Chimerica's Cherry Jones: 'Everything progressive in America has been trampled on'
The American, high-culture audience will know Cherry Jones as an icon of Broadway, high priestess of off-Broadway, giving definitive performances since the 1980s: famously, Sister Aloysius in Doubt and Amanda Wingfield in The Glass Menagerie, a Tennessee Williams play she describes with such persuasive, feeling admiration that I bought it on the way home (it is really good, by the way).
Dedicated consumers of schlock will be catapulted back to Jones’s President Allison Taylor, from series seven of 24. While the box-set connoisseur will know Jones from Transparent, in which she played Leslie Mackinaw, closely modelled on creator Jill Soloway’s partner, the poet Eileen Myles. Jones says with ridiculous modesty that she usually gets parts at the last minute, when someone else pulls out. “I always like to find out who, so I can send flowers.” But not this part, which was as good as written for her. “No,” she concedes, “Jill wanted a true-blue lesbian. The real McCoy.”
Jones is in London the weekend of the big anti-Brexit march (“I hope to join it later,” she tells me) mainly to support her wife, the film-maker Sophie Huber, who is touring Europe with her documentary, Blue Note Records: Beyond the Notes. “Basically, everyone in it is a black man, so it’s been impossible to get it released in America,” Jones says unflinchingly. With the least confrontational manner, she gets stuck in to politics at every turn, so that you’re constantly spinning between despair at the world, delight that there are souls like hers in it, and blank confusion that the president of the United States just opened the door to you, in a flat next to a bakery in north London.
We’re here to discuss Chimerica, Channel 4’s version of the acclaimed stage play by Lucy Kirkwood, who also wrote this script. It’s pretty traditional four-part drama, about a photographer who scorches his own reputation by doctoring a shot, and tries to redeem himself by tracking down the subject of a photograph he took during the Tiananmen Square protests in 1989.
Jones plays his journalist colleague, classic old-school hack, all fast-talking ribaldry and fierce loyalty. Jones is interested in everything – the future of journalism, the possibility of redemption, what social media has done to our moral compass, the endless accusations that basically sound people level against one another, which “enables the bad guys to succeed because they don’t care about redemption and they don’t get pinned”.
She doesn’t, I have to say, seem terrifically interested in her own performance, apparently missing that gene that brings the conversation back to yourself. “I got cast very late,” she says, “and said yes after 25 pages, because I found it so gripping,” and that’s as far as she’ll go.
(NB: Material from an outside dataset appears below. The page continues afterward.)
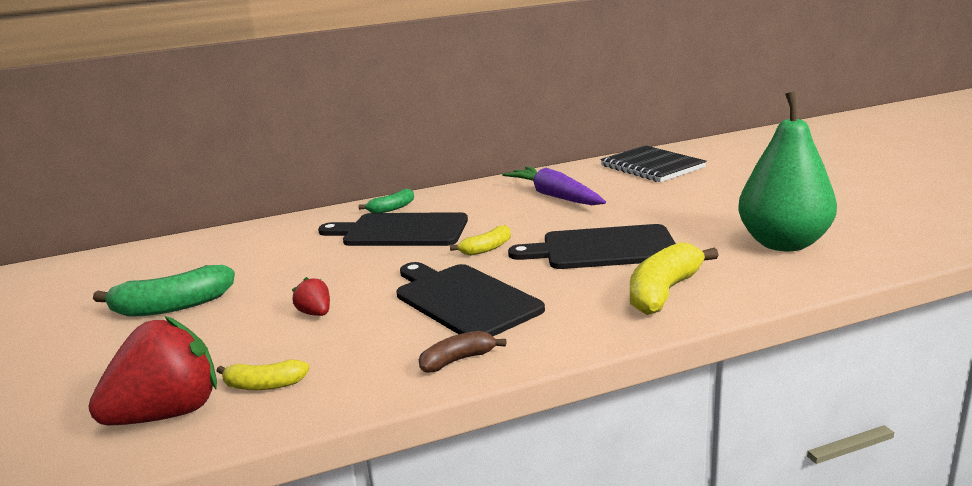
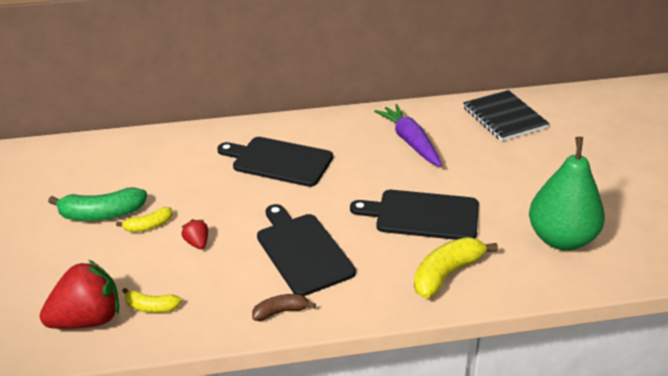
camera: 10 degrees right, 15 degrees up
green banana [359,189,414,213] -> none
yellow banana [450,225,511,256] -> yellow banana moved to [116,207,173,232]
A trace of stage-snobbery about TV remains, even while the quality and sophistication of shows like Transparent collapse the old distinctions a bit. “I only took 24 because my parents were ill and I needed to get home to Tennessee. And it worked. I was home two weeks of every month for the last three years of their lives.”
Her reservations were about more than whether or not 24 was a bit trashy, though. She talks ruefully of the show’s famous violence: “I guess I mean its violent ethics.” It was so torture-heavy that some seasons – sheesh, season five – seemed to have that as the only question, should this bad guy be mutilated? “Kiefer Sutherland,” Jones remembers mournfully, “had to do a public service announcement for servicemen saying, ‘This was a television show, these are not the ethics of the US government or military.’ Of course, unfortunately, those were the ethics of the US. The fact that [Sutherland] was asked, or volunteered, to make that statement, was deeply troubling to me. But in this case, with ill parents, I fudged. You do. I had to come off my high horse.”